MADDE TAKIMLARINDAN OLUŞAN TESTLERDE BİLGİSAYARDA BİREYSELLEŞTİRİLMİŞ TEST UYGULAMA DESENLERİNİN KARŞILAŞTIRILMASI
Özet
In this study, CAT applications of testlet based tests were examined under different designs. In this context, the real data set obtained from the computer-based English proficiency exam, consisting of nine forms, administered to students at Bilkent University. Since each form contains nine anchor items for scaling purposes, an item pool was created through concurrent calibration method. Three distinct CAT designs were developed, namely, the CAT where testlets were treated as independent items, the Testlet Based-CAT(T-CAT) where testlets were treated together and based on the Testlet Response Theory (TRT), and the Passage Based-CAT(P-CAT) where testlets were treated together but using the unidimensional Item Response Theory (IRT). These test designs were examined for measurement precision and accuracy, item pool utilization under different conditions. The simulation conditions included the number of testlets (6-9-12), sample size (200-500-1000) and ability estimation methods (EAP-MAP). The correlation, BIAS, MAB, RMSE and SH values between true and estimated θ values obtained from these conditions were compared. Item usage frequency, number of unused items and test overlap rates were calculated.

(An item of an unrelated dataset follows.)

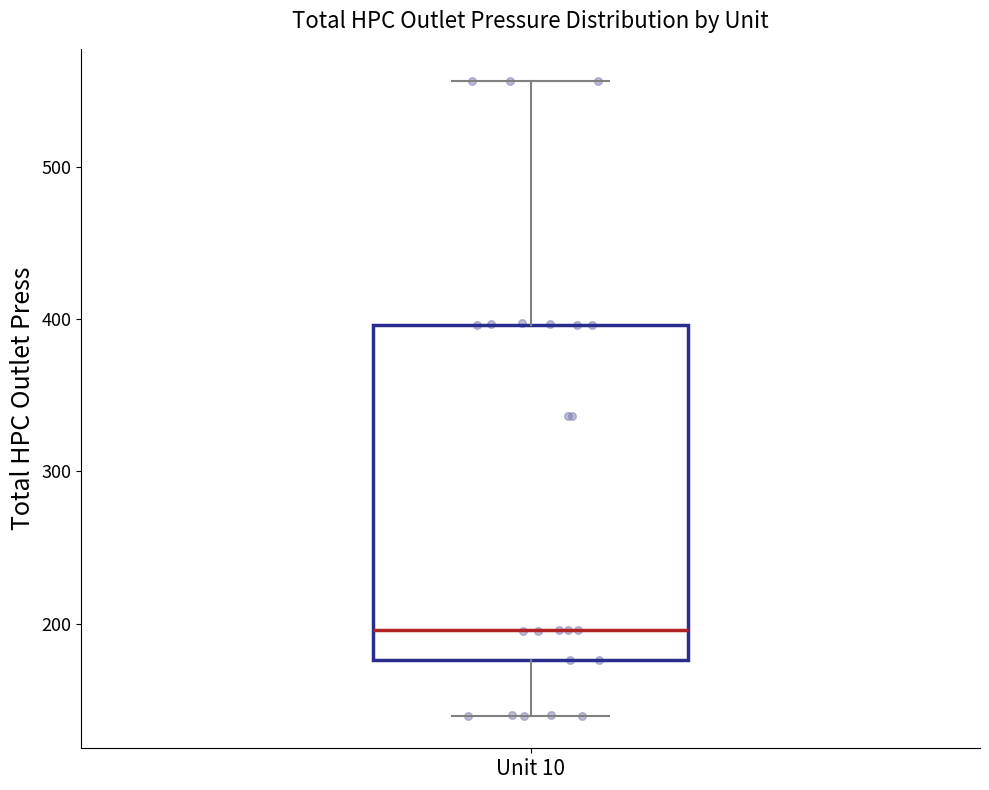

Where does the lower whisker of the box for Unit 10 end on the y-axis? The values are not printed on the chart, so give them approximately, as read against the axis.

140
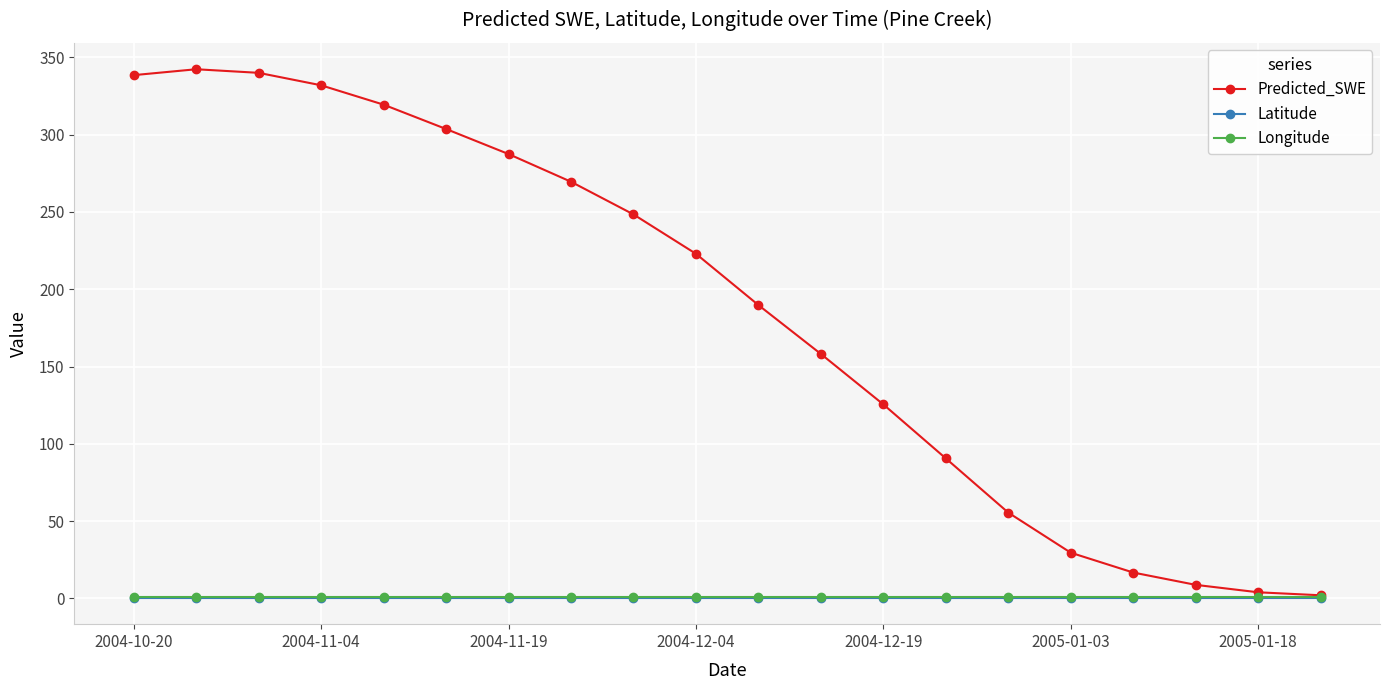

At how many categories does at least one series exceed 142?

12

The findings indicated that CAT was more effective while the P-CAT produced similar results to the CAT design in general. Conversely with the T-CAT, the expected results could not be achieved due to the low local dependency degrees of the testlets. Since T-CAT analyses are complex and time-consuming, the P-CAT may be preferred in terms of usefulness for assessments with low or medium testlet effects. All findings obtained were discussed and recommendations were made for practitioners and researchers.